▶ **WHAT THE TASK ASKS**:
Duplicate everything in the listing from the line containing "collectors: J. Agama" down to the line containing "collectors: M. K. Brandegee", including both of those lines.

▶ **MATERIALS PROVIDED**:
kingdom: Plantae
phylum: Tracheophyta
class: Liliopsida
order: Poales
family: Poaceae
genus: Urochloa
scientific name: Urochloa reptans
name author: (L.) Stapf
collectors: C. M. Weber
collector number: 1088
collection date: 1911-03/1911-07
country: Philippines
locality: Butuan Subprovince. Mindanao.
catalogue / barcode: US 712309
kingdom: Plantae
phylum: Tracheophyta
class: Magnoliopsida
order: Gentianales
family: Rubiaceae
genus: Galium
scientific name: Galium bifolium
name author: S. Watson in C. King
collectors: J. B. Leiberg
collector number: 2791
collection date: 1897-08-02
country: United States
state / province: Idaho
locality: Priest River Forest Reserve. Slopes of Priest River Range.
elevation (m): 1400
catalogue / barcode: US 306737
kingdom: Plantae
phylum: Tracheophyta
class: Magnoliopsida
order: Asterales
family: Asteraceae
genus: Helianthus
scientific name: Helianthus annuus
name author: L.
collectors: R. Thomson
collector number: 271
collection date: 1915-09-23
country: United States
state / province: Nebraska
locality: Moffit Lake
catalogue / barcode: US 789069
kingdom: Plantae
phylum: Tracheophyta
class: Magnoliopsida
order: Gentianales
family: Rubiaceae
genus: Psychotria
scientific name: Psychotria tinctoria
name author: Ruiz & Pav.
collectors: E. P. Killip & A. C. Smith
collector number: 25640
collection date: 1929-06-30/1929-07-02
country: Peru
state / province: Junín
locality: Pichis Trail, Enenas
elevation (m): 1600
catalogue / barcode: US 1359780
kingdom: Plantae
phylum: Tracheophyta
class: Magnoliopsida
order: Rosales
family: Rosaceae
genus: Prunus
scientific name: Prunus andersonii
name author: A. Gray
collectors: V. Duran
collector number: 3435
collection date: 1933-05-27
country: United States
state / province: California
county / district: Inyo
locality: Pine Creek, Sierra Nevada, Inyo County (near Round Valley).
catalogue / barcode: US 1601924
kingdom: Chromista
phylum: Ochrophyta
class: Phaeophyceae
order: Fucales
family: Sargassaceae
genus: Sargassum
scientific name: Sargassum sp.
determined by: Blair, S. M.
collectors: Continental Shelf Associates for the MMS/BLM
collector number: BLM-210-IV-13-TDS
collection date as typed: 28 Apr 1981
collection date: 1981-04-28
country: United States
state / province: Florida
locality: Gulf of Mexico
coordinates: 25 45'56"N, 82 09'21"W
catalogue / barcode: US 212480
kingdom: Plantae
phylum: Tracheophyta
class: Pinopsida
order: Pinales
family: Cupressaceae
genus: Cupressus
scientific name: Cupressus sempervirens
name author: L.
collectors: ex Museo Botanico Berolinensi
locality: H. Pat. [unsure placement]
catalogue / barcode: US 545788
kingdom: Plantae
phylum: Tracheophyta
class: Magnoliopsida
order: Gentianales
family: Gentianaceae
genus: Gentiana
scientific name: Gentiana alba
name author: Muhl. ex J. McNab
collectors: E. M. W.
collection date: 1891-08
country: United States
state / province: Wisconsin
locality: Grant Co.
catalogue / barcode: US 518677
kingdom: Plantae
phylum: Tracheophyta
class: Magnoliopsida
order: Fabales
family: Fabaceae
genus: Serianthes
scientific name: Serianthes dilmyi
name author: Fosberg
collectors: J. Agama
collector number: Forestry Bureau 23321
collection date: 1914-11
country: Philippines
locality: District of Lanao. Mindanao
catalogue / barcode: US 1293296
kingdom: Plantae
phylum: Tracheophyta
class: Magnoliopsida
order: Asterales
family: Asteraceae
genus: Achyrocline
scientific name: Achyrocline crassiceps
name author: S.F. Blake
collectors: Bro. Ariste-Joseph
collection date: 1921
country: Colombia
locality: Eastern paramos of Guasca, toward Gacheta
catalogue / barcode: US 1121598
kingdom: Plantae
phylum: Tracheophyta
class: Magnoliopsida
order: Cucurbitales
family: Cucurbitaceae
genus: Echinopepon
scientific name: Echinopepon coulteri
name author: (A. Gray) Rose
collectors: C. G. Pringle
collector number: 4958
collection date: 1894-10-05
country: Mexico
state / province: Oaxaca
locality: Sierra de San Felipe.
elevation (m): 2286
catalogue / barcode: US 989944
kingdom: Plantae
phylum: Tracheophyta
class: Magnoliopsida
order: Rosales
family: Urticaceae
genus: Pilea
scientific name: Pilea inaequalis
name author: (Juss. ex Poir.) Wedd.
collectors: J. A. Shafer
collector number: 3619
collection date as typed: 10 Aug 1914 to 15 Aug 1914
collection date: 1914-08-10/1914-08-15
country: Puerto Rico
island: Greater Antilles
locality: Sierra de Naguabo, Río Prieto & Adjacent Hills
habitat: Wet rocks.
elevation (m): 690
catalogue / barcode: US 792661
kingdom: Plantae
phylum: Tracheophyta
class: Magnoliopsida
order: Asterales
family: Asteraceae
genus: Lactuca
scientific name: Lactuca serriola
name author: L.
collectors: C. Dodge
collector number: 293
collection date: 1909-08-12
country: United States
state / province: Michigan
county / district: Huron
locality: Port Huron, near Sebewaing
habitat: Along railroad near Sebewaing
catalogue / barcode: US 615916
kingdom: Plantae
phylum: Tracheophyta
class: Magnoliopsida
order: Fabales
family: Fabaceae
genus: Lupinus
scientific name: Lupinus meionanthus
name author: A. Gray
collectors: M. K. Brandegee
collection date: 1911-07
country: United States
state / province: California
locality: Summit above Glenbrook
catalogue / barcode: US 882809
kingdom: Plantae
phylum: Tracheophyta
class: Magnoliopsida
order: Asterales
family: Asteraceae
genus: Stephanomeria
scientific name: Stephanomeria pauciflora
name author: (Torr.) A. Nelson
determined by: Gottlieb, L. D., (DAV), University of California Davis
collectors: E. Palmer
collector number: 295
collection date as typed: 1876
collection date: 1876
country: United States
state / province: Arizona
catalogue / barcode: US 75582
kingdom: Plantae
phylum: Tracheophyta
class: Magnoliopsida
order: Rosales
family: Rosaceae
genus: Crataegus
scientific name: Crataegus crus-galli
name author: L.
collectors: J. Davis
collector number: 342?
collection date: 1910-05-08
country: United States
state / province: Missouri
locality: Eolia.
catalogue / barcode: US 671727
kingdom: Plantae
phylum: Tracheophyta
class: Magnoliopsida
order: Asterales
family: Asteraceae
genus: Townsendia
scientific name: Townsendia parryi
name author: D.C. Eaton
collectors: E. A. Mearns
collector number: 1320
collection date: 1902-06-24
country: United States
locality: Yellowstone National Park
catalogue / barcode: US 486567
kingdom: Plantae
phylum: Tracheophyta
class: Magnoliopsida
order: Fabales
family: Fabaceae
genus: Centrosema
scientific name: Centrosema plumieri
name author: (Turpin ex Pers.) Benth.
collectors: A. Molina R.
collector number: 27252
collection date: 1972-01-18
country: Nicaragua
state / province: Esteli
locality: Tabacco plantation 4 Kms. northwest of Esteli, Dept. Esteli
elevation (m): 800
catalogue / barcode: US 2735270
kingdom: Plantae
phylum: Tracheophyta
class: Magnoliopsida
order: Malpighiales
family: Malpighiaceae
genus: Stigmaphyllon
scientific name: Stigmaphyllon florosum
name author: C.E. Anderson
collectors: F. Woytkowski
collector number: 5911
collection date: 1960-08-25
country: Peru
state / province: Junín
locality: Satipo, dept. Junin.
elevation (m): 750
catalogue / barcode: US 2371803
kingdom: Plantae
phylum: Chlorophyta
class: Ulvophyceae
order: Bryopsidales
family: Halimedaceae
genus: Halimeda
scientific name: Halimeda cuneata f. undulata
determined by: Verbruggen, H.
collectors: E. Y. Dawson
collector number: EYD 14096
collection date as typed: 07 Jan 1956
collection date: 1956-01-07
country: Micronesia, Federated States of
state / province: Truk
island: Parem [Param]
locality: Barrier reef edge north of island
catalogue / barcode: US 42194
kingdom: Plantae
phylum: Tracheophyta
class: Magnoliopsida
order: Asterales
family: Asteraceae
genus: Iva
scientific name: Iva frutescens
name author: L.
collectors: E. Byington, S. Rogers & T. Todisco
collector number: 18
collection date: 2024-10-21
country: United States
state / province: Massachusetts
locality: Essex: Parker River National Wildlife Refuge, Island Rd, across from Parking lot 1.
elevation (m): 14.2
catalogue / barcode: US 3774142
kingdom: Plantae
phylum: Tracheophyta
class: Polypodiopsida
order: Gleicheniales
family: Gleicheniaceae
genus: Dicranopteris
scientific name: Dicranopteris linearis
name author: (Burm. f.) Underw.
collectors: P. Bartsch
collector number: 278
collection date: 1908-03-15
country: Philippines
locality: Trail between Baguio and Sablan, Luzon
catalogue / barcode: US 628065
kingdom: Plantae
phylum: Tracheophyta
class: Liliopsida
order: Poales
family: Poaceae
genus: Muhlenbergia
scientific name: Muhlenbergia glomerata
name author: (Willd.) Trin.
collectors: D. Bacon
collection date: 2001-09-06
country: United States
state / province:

▶ **COMPLETE ANSWER**:
collectors: J. Agama
collector number: Forestry Bureau 23321
collection date: 1914-11
country: Philippines
locality: District of Lanao. Mindanao
catalogue / barcode: US 1293296
kingdom: Plantae
phylum: Tracheophyta
class: Magnoliopsida
order: Asterales
family: Asteraceae
genus: Achyrocline
scientific name: Achyrocline crassiceps
name author: S.F. Blake
collectors: Bro. Ariste-Joseph
collection date: 1921
country: Colombia
locality: Eastern paramos of Guasca, toward Gacheta
catalogue / barcode: US 1121598
kingdom: Plantae
phylum: Tracheophyta
class: Magnoliopsida
order: Cucurbitales
family: Cucurbitaceae
genus: Echinopepon
scientific name: Echinopepon coulteri
name author: (A. Gray) Rose
collectors: C. G. Pringle
collector number: 4958
collection date: 1894-10-05
country: Mexico
state / province: Oaxaca
locality: Sierra de San Felipe.
elevation (m): 2286
catalogue / barcode: US 989944
kingdom: Plantae
phylum: Tracheophyta
class: Magnoliopsida
order: Rosales
family: Urticaceae
genus: Pilea
scientific name: Pilea inaequalis
name author: (Juss. ex Poir.) Wedd.
collectors: J. A. Shafer
collector number: 3619
collection date as typed: 10 Aug 1914 to 15 Aug 1914
collection date: 1914-08-10/1914-08-15
country: Puerto Rico
island: Greater Antilles
locality: Sierra de Naguabo, Río Prieto & Adjacent Hills
habitat: Wet rocks.
elevation (m): 690
catalogue / barcode: US 792661
kingdom: Plantae
phylum: Tracheophyta
class: Magnoliopsida
order: Asterales
family: Asteraceae
genus: Lactuca
scientific name: Lactuca serriola
name author: L.
collectors: C. Dodge
collector number: 293
collection date: 1909-08-12
country: United States
state / province: Michigan
county / district: Huron
locality: Port Huron, near Sebewaing
habitat: Along railroad near Sebewaing
catalogue / barcode: US 615916
kingdom: Plantae
phylum: Tracheophyta
class: Magnoliopsida
order: Fabales
family: Fabaceae
genus: Lupinus
scientific name: Lupinus meionanthus
name author: A. Gray
collectors: M. K. Brandegee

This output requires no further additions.